El espacio de la UCD/ y 3
La realidad española se muestra cada día más diferente a la que, sin ir muy lejos -tomando un ejemplo no excesivamente distante-, parecía ofrecer hace no más que un año. Por entonces -verano de 1976- la inauguración del Gobierno Suárez semejaba la celebración del anuncio de los esponsales del pueblo español con la democracia. Se multiplicaban las declaraciones prometedoras, no exentas -claro es- de resistencias y diatribas. Pero aun éstas -salvadas las parcelas de terrorismo, cuyos efectos explosivos y dramáticos venían padeciéndose de tiempo atrás aparecían como ejercicios dialécticos muy propios de una etapa de incios, aperturas y lanzamientos de los renovados y prometedores estilos del quehacer público. Incluso algunos episodios se dirían trascender su condición de juegos convenidos, casi de adaptación a las nuevas reglas y formalidades que se estaban ensayando. Tal, verbigracia, la serie de peripecias que precedieron a la legalización del PCE tan traviesamente aprendidas en los patrones de las «comedias de enredo», auténtico lujo de nuestro teatro clásico.España descubría, para muchos -para los que se empeñaron en cerrar los ojos, especialmente- su nueva faz. Esta fisonomía -unas veces, convulsa; otras, ansiosa y esperanzada- no expresaba, en su apasionante totalidad, el cuadro completo de posiciones, ideales, rechazos y caminos que agitaban a la sociedad en trance de reforma. Para comprender las inquietudes y lineamientos de la demandada reestructuración no es suficiente invocar las solicitudes -en tantas ocasiones contradictorias- de una juventud bullente, fervorosa e incluso arrebatada por sus cóleras paradójicas. La juventud suele tener razón, sobre todo en tanto ésta acredita su capacidad generadora de impulsos. Pero ni es depositaria de toda la razón, ni por lo general garantiza su óptima administración. Ni siquiera en los momentos álgidos de la «era de la protesta» -agitaciones de Berkeley, del «mayo francés» de Nanterre...-, la juventud, cargada de argumentos y de violentos aconteceres, pudo mantener el timón en sus puños. Pese a ello consiguió prender los motores de una distinta sensibilidad, los alumbramientos de una imaginación con destinó aventurero.
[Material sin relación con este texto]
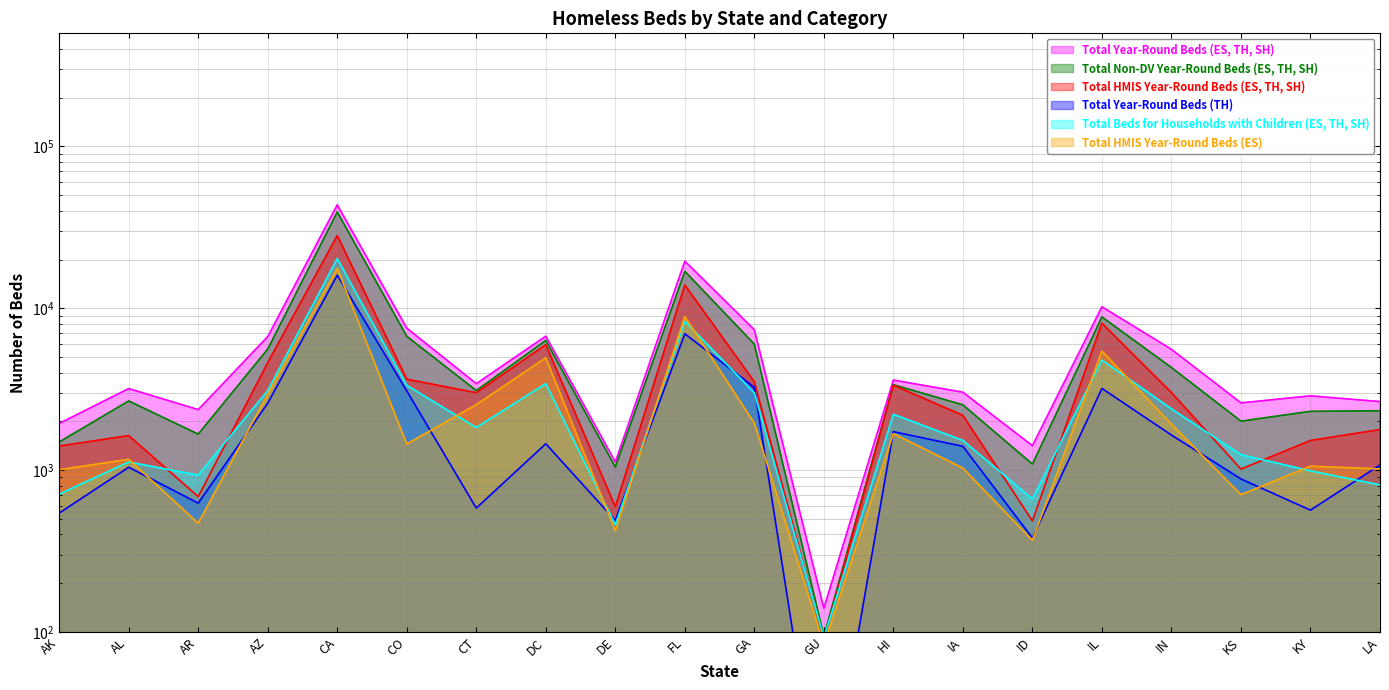

Is it true that Total HMIS Year-Round Beds (ES) equals 509 at AL?

False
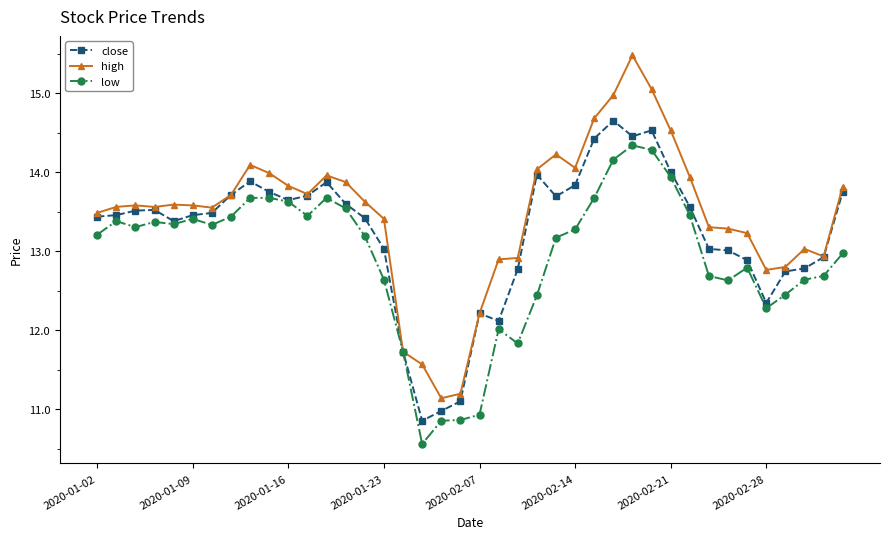

What is the maximum value for low?

14.3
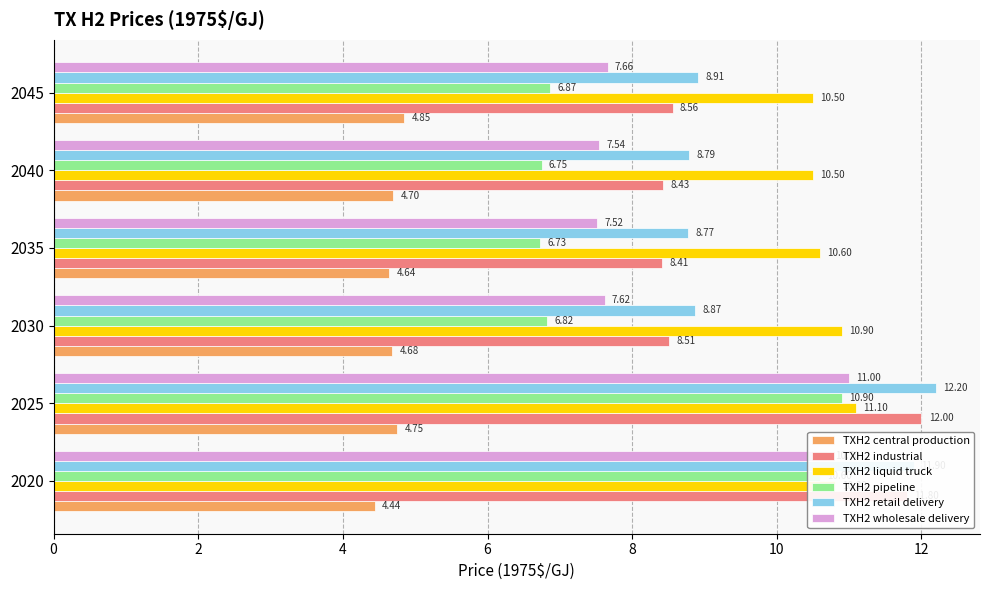

What is the difference between the second highest and second lowest values in the TXH2 liquid truck series?

0.4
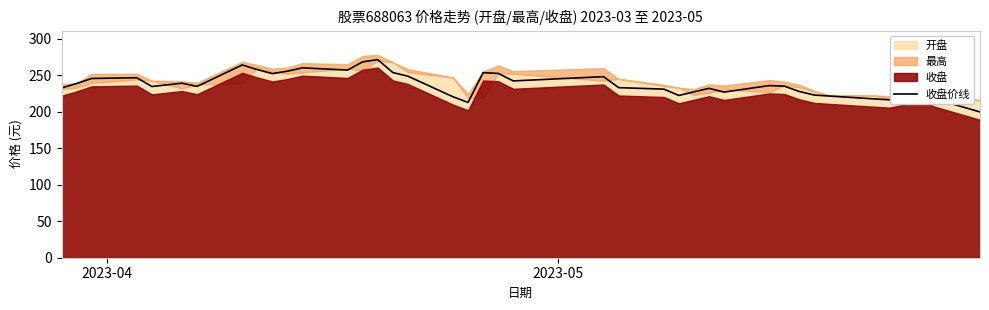

What is the difference between the maximum and minimum values?

71.6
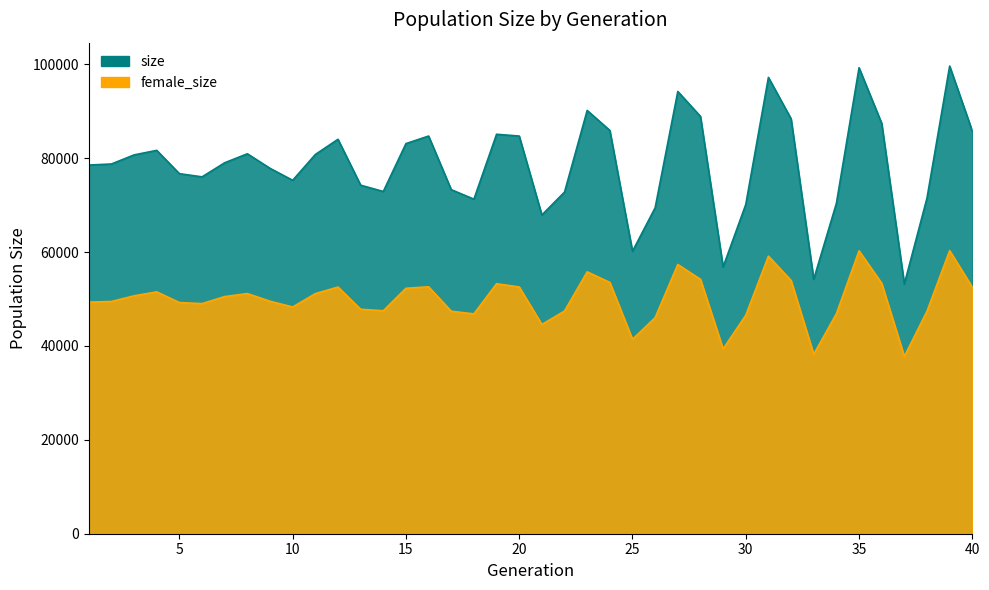

At 14, list the series in order from smallest to largest.

female_size, size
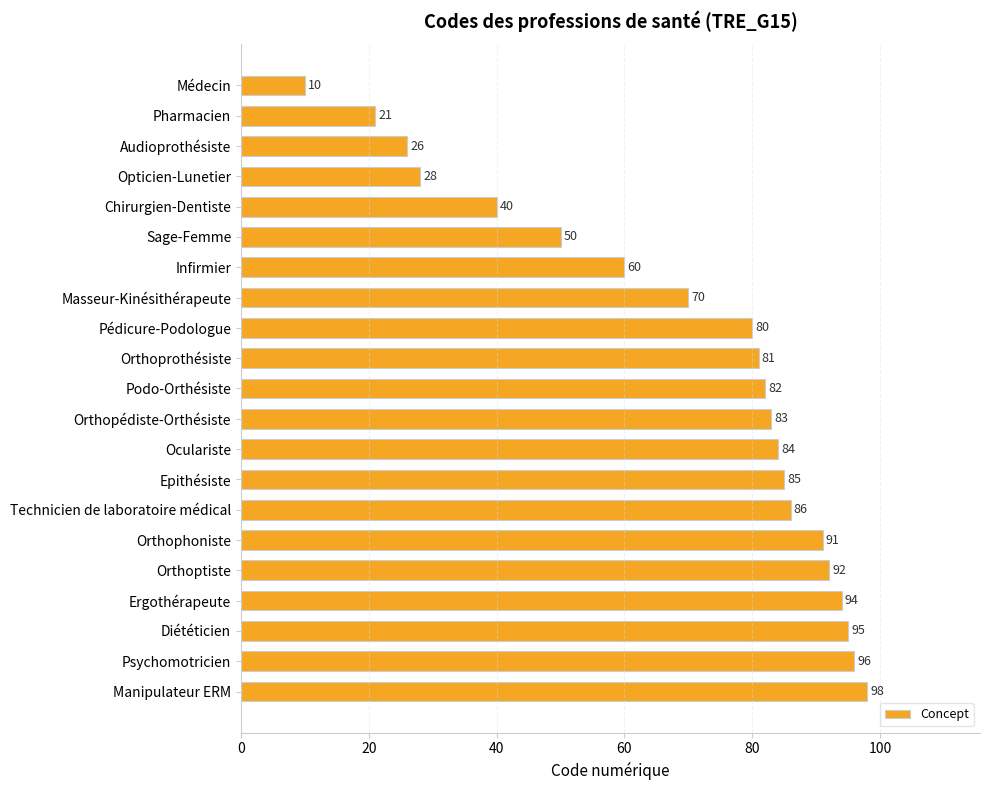

Which has a higher value, Masseur-Kinésithérapeute or Orthophoniste?

Orthophoniste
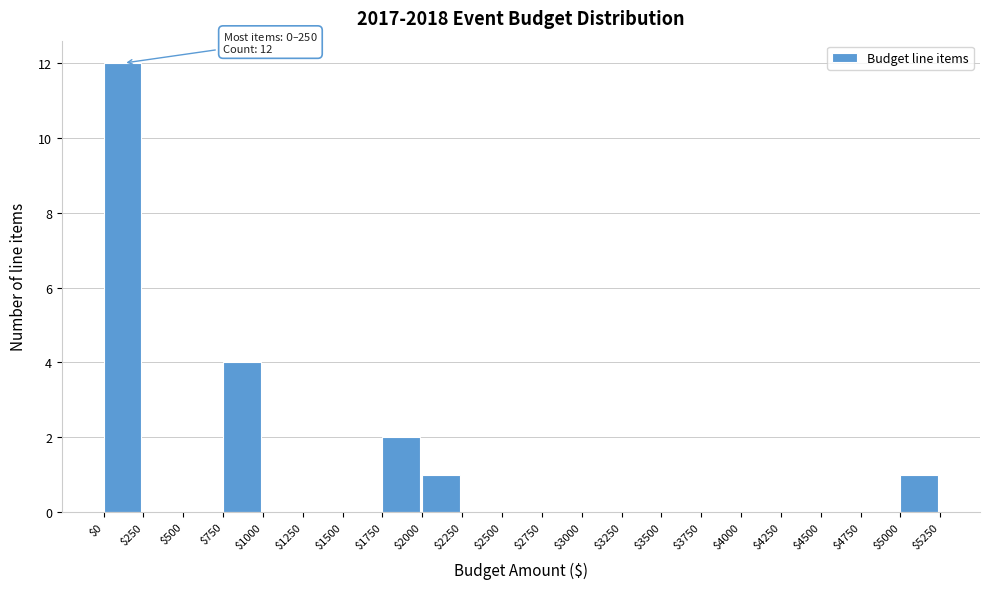

Over which range of the x-axis is the bar tallest?

$0 to $250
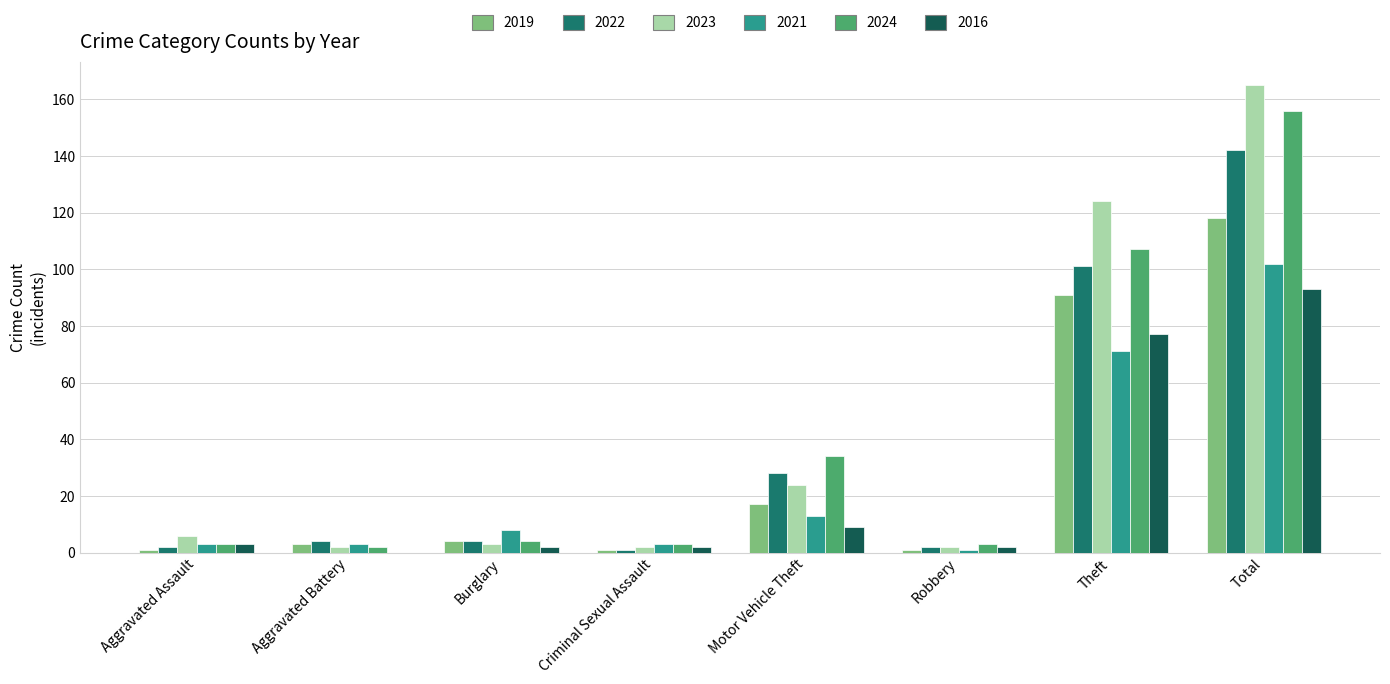

Where is 2024 nearest to the value 79?

Theft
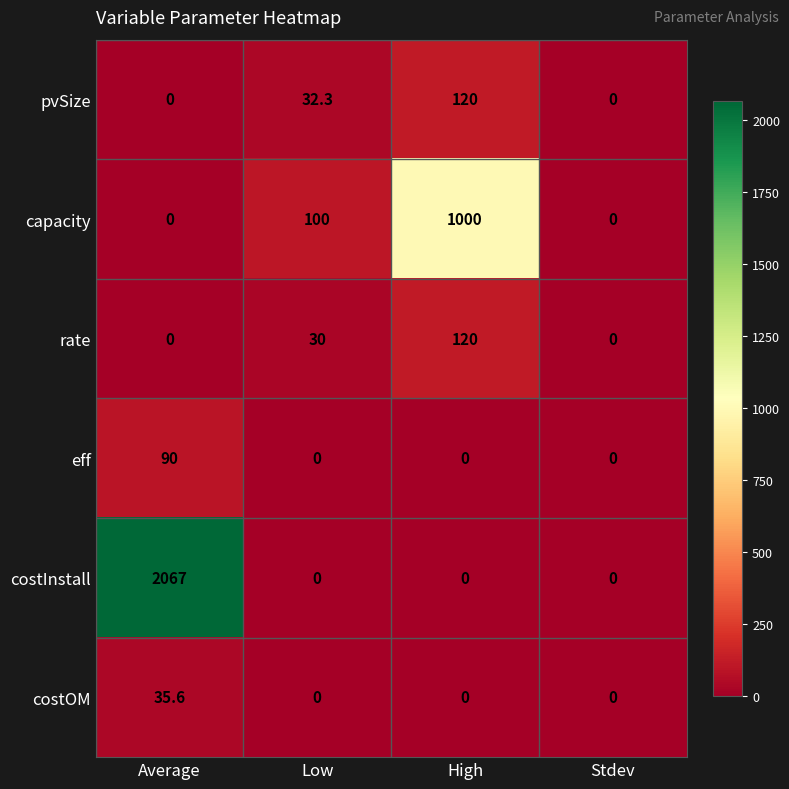

What is the spread (max minus min) of values at Average?

2067.0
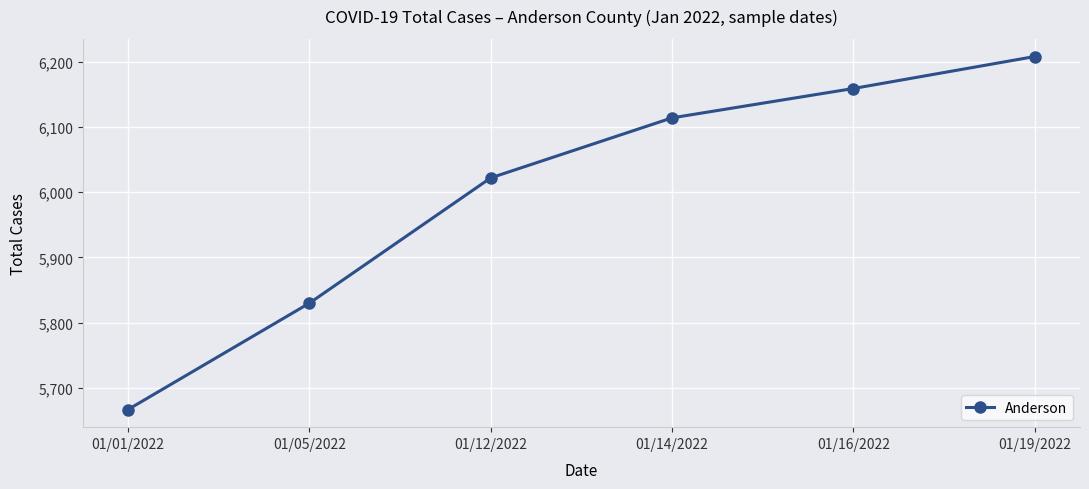

True or false: there are more than 2 points higher than both neighbors.

False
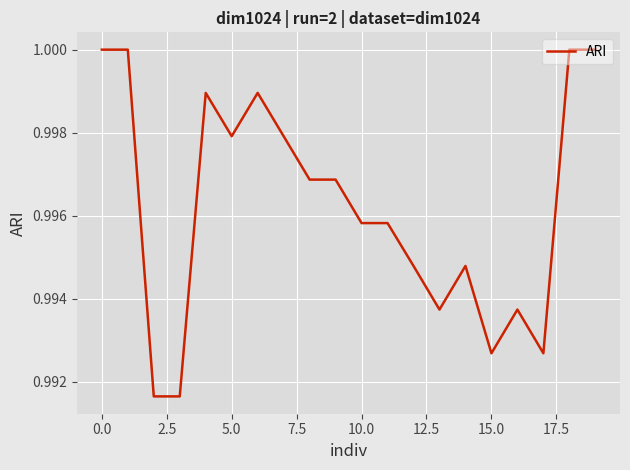

Is this an area chart (filled region under the line)?

No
Uno de los problemas de más calado entre los que atosigan a la UCD, aunque parezca carecer de una atenazante premura, es el de la ausencia de sugestiones aptas para enrolar a la juventud, por muy transitorio que pueda resultar su enganche. Es el destino de cualquier, grupo o planteamiento político que, al hacerse con el poder antes de experimentar el dramático conocimiento que proporciona la lucha y la conquista callejeras, aprende quizá prematuramente a colocarse a la defensiva. No se trata aquí de una cuestión generacional ni de años cumplidos. Sino de una disposición del ánimo, de un enfrentamiento con los hechos desde vertientes de resguardo, que por sus propias limitaciones y coartadas va apagando las hogueras juveniles. Frente a esta situación, de poco sirven demagogias astutas y preconcebidas. Cuando la juventud se evade nunca retorna a la mano del halconero.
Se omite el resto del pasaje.